EXERCISE DETAILS:
Set down exactly, from the records below, the line with "- 📈 Histograms, boxplots, and" through the line with "- 🔍 Stepwise", and nothing else.

[Document images with source code]
*** Block opens ***

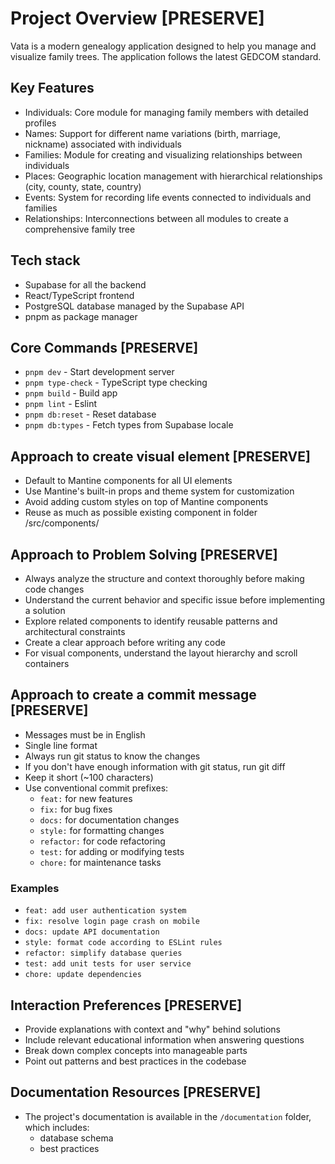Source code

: <!--
IMPORTANT: This file contains core standards for reference.
Sections marked with [PRESERVE] must be kept in all future versions of this file.
You may add to these sections, but the core information should remain intact.
-->

# Project Overview [PRESERVE]

Vata is a modern genealogy application designed to help you manage and visualize family trees. The application follows the latest GEDCOM standard.

## Key Features

- Individuals: Core module for managing family members with detailed profiles
- Names: Support for different name variations (birth, marriage, nickname) associated with individuals
- Families: Module for creating and visualizing relationships between individuals
- Places: Geographic location management with hierarchical relationships (city, county, state, country)
- Events: System for recording life events connected to individuals and families
- Relationships: Interconnections between all modules to create a comprehensive family tree

## Tech stack

- Supabase for all the backend
- React/TypeScript frontend
- PostgreSQL database managed by the Supabase API
- pnpm as package manager

## Core Commands [PRESERVE]

- `pnpm dev` - Start development server
- `pnpm type-check` - TypeScript type checking
- `pnpm build` - Build app
- `pnpm lint` - Eslint
- `pnpm db:reset` - Reset database
- `pnpm db:types` - Fetch types from Supabase locale

## Approach to create visual element [PRESERVE]

- Default to Mantine components for all UI elements
- Use Mantine's built-in props and theme system for customization
- Avoid adding custom styles on top of Mantine components
- Reuse as much as possible existing component in folder /src/components/

## Approach to Problem Solving [PRESERVE]

- Always analyze the structure and context thoroughly before making code changes
- Understand the current behavior and specific issue before implementing a solution
- Explore related components to identify reusable patterns and architectural constraints
- Create a clear approach before writing any code
- For visual components, understand the layout hierarchy and scroll containers

## Approach to create a commit message [PRESERVE]

- Messages must be in English
- Single line format
- Always run git status to know the changes
- If you don't have enough information with git status, run git diff
- Keep it short (~100 characters)
- Use conventional commit prefixes:
  - `feat:` for new features
  - `fix:` for bug fixes
  - `docs:` for documentation changes
  - `style:` for formatting changes
  - `refactor:` for code refactoring
  - `test:` for adding or modifying tests
  - `chore:` for maintenance tasks

### Examples

- `feat: add user authentication system`
- `fix: resolve login page crash on mobile`
- `docs: update API documentation`
- `style: format code according to ESLint rules`
- `refactor: simplify database queries`
- `test: add unit tests for user service`
- `chore: update dependencies`

## Interaction Preferences [PRESERVE]

- Provide explanations with context and "why" behind solutions
- Include relevant educational information when answering questions
- Break down complex concepts into manageable parts
- Point out patterns and best practices in the codebase

## Documentation Resources [PRESERVE]

- The project's documentation is available in the `/documentation` folder, which includes:
  - database schema
  - best practices

<!--
MAINTENANCE NOTE:
This file should be reviewed quarterly to ensure it remains accurate.
Last updated: 2025-05-27
-->
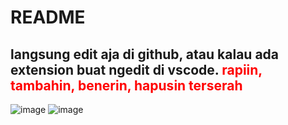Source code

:# README
## langsung edit aja di github, atau kalau ada extension buat ngedit di vscode. <span style="color:red">rapiin, tambahin, benerin, hapusin terserah</span>

![image](https://preview.redd.it/who-the-hell-actually-makes-these-boomer-gifs-v0-pjxzm0wk565c1.gif?width=220&auto=webp&s=96419833096036f65b83673e3e19406415290c1b) ![image](https://media.tenor.com/wujhfJnnMDkAAAAM/he-died-cat-falling-over.gif)
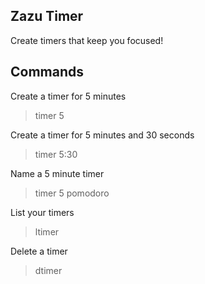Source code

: ## Zazu Timer

Create timers that keep you focused!

## Commands

Create a timer for 5 minutes

> timer 5

Create a timer for 5 minutes and 30 seconds

> timer 5:30

Name a 5 minute timer

> timer 5 pomodoro

List your timers

> ltimer

Delete a timer

> dtimer
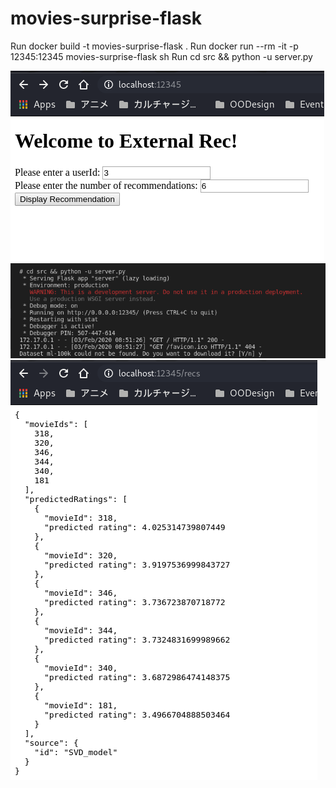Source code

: # movies-surprise-flask

Run docker build -t movies-surprise-flask .
Run docker run --rm -it -p 12345:12345 movies-surprise-flask sh
Run cd src && python -u server.py

![Image-01](01.png)
![Image-02](02.png)
![Image-03](03.png)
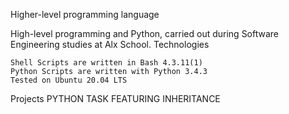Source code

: Higher-level programming language

High-level programming and Python, carried out during Software Engineering studies at Alx School.
Technologies

    Shell Scripts are written in Bash 4.3.11(1)
    Python Scripts are written with Python 3.4.3
    Tested on Ubuntu 20.04 LTS

Projects
PYTHON TASK FEATURING INHERITANCE

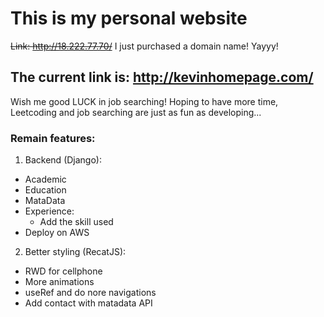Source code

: # This is my personal website

~~Link: http://18.222.77.70/~~
I just purchased a domain name! Yayyy!

## The current link is: http://kevinhomepage.com/
Wish me good LUCK in job searching! Hoping to have more time, Leetcoding and job searching are just as fun as developing...

### Remain features:
1. Backend (Django):
  + Academic
  + Education
  + MataData
  + Experience:
    + Add the skill used
  + Deploy on AWS
2. Better styling (RecatJS):
  + RWD for cellphone
  + More animations
  + useRef and do nore navigations
  + Add contact with matadata API
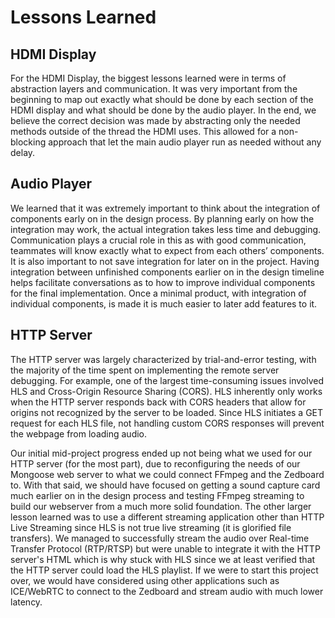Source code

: # Lessons Learned

## HDMI Display
For the HDMI Display, the biggest lessons learned were in terms of abstraction layers and communication. It was very important from the beginning to map out exactly what should be done by each section of the HDMI display and what should be done by the audio player. In the end, we believe the correct decision was made by abstracting only the needed methods outside of the thread the HDMI uses. This allowed for a non-blocking approach that let the main audio player run as needed without any delay.

## Audio Player
We learned that it was extremely important to think about the integration of components early on in the design process. By planning early on how the integration may work, the actual integration takes less time and debugging. Communication plays a crucial role in this as with good communication, teammates will know exactly what to expect from each others’ components. It is also important to not save integration for later on in the project. Having integration between unfinished components earlier on in the design timeline helps facilitate conversations as to how to improve individual components for the final implementation. Once a minimal product, with integration of individual components, is made it is much easier to later add features to it. 

## HTTP Server
The HTTP server was largely characterized by trial-and-error testing, with the majority of the time spent on implementing the remote server debugging. For example, one of the largest time-consuming issues involved HLS and Cross-Origin Resource Sharing (CORS). HLS inherently only works when the HTTP server responds back with CORS headers that allow for origins not recognized by the server to be loaded. Since HLS initiates a GET request for each HLS file, not handling custom CORS responses will prevent the webpage from loading audio. 

Our initial mid-project progress ended up not being what we used for our HTTP server (for the most part), due to reconfiguring the needs of our Mongoose web server to what we could connect FFmpeg and the Zedboard to. With that said, we should have focused on getting a sound capture card much earlier on in the design process and testing FFmpeg streaming to build our webserver from a much more solid foundation. The other larger lesson learned was to use a different streaming application other than HTTP Live Streaming since HLS is not true live streaming (it is glorified file transfers). We managed to successfully stream the audio over Real-time Transfer Protocol (RTP/RTSP) but were unable to integrate it with the HTTP server's HTML which is why stuck with HLS since we at least verified that the HTTP server could load the HLS playlist. If we were to start this project over, we would have considered using other applications such as ICE/WebRTC to connect to the Zedboard and stream audio with much lower latency.
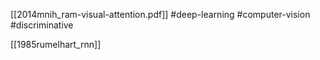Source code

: [[2014mnih_ram-visual-attention.pdf]]
#deep-learning #computer-vision #discriminative

[[1985rumelhart_rnn]]

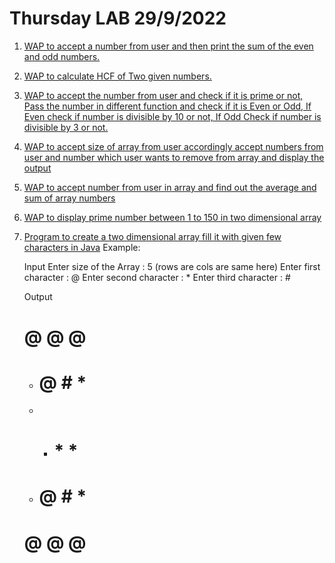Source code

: # Thursday LAB 29/9/2022
1. [WAP to accept a number from user and then print the sum of the even and odd numbers.](https://github.com/DhruvBhirud/javaThursdayLab/blob/main/02.LEC.29.9.2022/sumOfEvenOdd.java)
2. [WAP to calculate HCF of Two given numbers.](https://github.com/DhruvBhirud/javaThursdayLab/blob/main/02.LEC.29.9.2022/hcfOfTwoNo.java)
3. [WAP to accept the number from user and check if it is prime or not, Pass the number in different function and check if it is Even or Odd, If Even check if number is divisible by 10 or not, If Odd Check if number is divisible by 3 or not.]()
4. [WAP to accept size of array from user accordingly accept numbers from user and number which user wants to remove from array and display the output]()
5. [WAP to accept number from user in array and find out the average and sum of array numbers]()
6. [WAP to display prime number between 1 to 150 in two dimensional array]()
7. [Program to create a two dimensional array fill it with given few characters in Java]()
    Example:

    Input
    Enter size of the Array : 5 (rows are cols are same here)
    Enter first character : @
    Enter second character : *
    Enter third character : #

    Output

    # @ @ @ # 
    * # @ # * 
    * * # * * 
    * # @ # * 
    # @ @ @ #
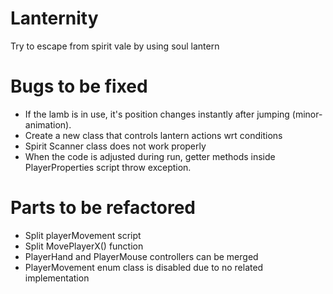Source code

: # Lanternity
Try to escape from spirit vale by using soul lantern

# Bugs to be fixed
- If the lamb is in use, it's position changes instantly after jumping (minor-animation).
- Create a new class that controls lantern actions wrt conditions
- Spirit Scanner class does not work properly
- When the code is adjusted during run, getter methods inside PlayerProperties script throw exception.

# Parts to be refactored
- Split playerMovement script 
- Split MovePlayerX() function
- PlayerHand and PlayerMouse controllers can be merged
- PlayerMovement enum class is disabled due to no related implementation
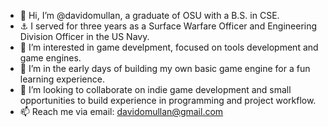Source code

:- 👋 Hi, I’m @davidomullan, a graduate of OSU with a B.S. in CSE.
- ⚓️ I served for three years as a Surface Warfare Officer and Engineering Division Officer in the US Navy.
- 👀 I’m interested in game develpment, focused on tools development and game engines.
- 🌱 I’m in the early days of building my own basic game engine for a fun learning experience.
- 💞️ I’m looking to collaborate on indie game development and small opportunities to build experience in programming and project workflow.
- 📫 Reach me via email: davidomullan@gmail.com

<!---
davidomullan/davidomullan is a ✨ special ✨ repository because its `README.md` (this file) appears on your GitHub profile.
You can click the Preview link to take a look at your changes.
--->
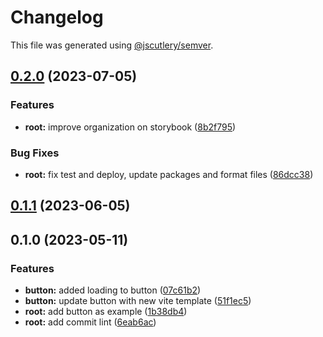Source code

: # Changelog

This file was generated using [@jscutlery/semver](https://github.com/jscutlery/semver).

## [0.2.0](https://github.com/Novatics/novatics-ui/compare/button-0.1.1...button-0.2.0) (2023-07-05)


### Features

* **root:** improve organization on storybook ([8b2f795](https://github.com/Novatics/novatics-ui/commit/8b2f795811ab8304bb7d6ce2f56311949b3561d1))


### Bug Fixes

* **root:** fix test and deploy, update packages and format files ([86dcc38](https://github.com/Novatics/novatics-ui/commit/86dcc38a7efde19ca7051746e646663aea19ee28))

## [0.1.1](https://github.com/Novatics/novatics-ui/compare/button-0.1.0...button-0.1.1) (2023-06-05)

## 0.1.0 (2023-05-11)


### Features

* **button:** added loading to button ([07c61b2](https://github.com/Novatics/novatics-ui/commit/07c61b2feffcb16580a838948f65fd683eb3cb29))
* **button:** update button with new vite template ([51f1ec5](https://github.com/Novatics/novatics-ui/commit/51f1ec5c7a111a038c3e83d19e87c4c612d70d3b))
* **root:** add button as example ([1b38db4](https://github.com/Novatics/novatics-ui/commit/1b38db4a82c8a89120173168ab23db543900ef33))
* **root:** add commit lint ([6eab6ac](https://github.com/Novatics/novatics-ui/commit/6eab6aceca8f06d67904dcde1e542ccf2557e686))
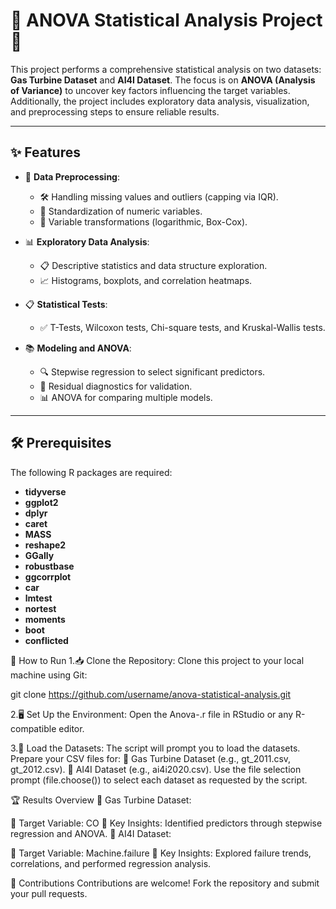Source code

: # 🎉 ANOVA Statistical Analysis Project 🎉

This project performs a comprehensive statistical analysis on two datasets: **Gas Turbine Dataset** and **AI4I Dataset**. The focus is on **ANOVA (Analysis of Variance)** to uncover key factors influencing the target variables. Additionally, the project includes exploratory data analysis, visualization, and preprocessing steps to ensure reliable results.

---

## ✨ Features

- 🔄 **Data Preprocessing**:
  - 🛠️ Handling missing values and outliers (capping via IQR).
  - 📏 Standardization of numeric variables.
  - 🧪 Variable transformations (logarithmic, Box-Cox).
  
- 📊 **Exploratory Data Analysis**:
  - 📋 Descriptive statistics and data structure exploration.
  - 📈 Histograms, boxplots, and correlation heatmaps.
  
- 📋 **Statistical Tests**:
  - ✅ T-Tests, Wilcoxon tests, Chi-square tests, and Kruskal-Wallis tests.
  
- 📚 **Modeling and ANOVA**:
  - 🔍 Stepwise regression to select significant predictors.
  - 📐 Residual diagnostics for validation.
  - 📊 ANOVA for comparing multiple models.

---

## 🛠️ Prerequisites

The following R packages are required:

- **tidyverse**
- **ggplot2**
- **dplyr**
- **caret**
- **MASS**
- **reshape2**
- **GGally**
- **robustbase**
- **ggcorrplot**
- **car**
- **lmtest**
- **nortest**
- **moments**
- **boot**
- **conflicted**
  
🚀 How to Run
1.📥 Clone the Repository: Clone this project to your local machine using Git:

git clone https://github.com/username/anova-statistical-analysis.git

2.🖥️ Set Up the Environment: Open the Anova-.r file in RStudio or any R-compatible editor.

3.📂 Load the Datasets: The script will prompt you to load the datasets. Prepare your CSV files for:
        💨 Gas Turbine Dataset (e.g., gt_2011.csv, gt_2012.csv).
        🤖 AI4I Dataset (e.g., ai4i2020.csv). Use the file selection prompt (file.choose()) to select each dataset as requested by the script.

🏆 Results Overview
💨 Gas Turbine Dataset:

🎯 Target Variable: CO
📝 Key Insights: Identified predictors through stepwise regression and ANOVA.
🤖 AI4I Dataset:

🎯 Target Variable: Machine.failure
📝 Key Insights: Explored failure trends, correlations, and performed regression analysis.


🤝 Contributions
Contributions are welcome! Fork the repository and submit your pull requests.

*** Block closes ***

RESULT OF THIS EXERCISE:
  - 📈 Histograms, boxplots, and correlation heatmaps.
  
- 📋 **Statistical Tests**:
  - ✅ T-Tests, Wilcoxon tests, Chi-square tests, and Kruskal-Wallis tests.
  
- 📚 **Modeling and ANOVA**:
  - 🔍 Stepwise regression to select significant predictors.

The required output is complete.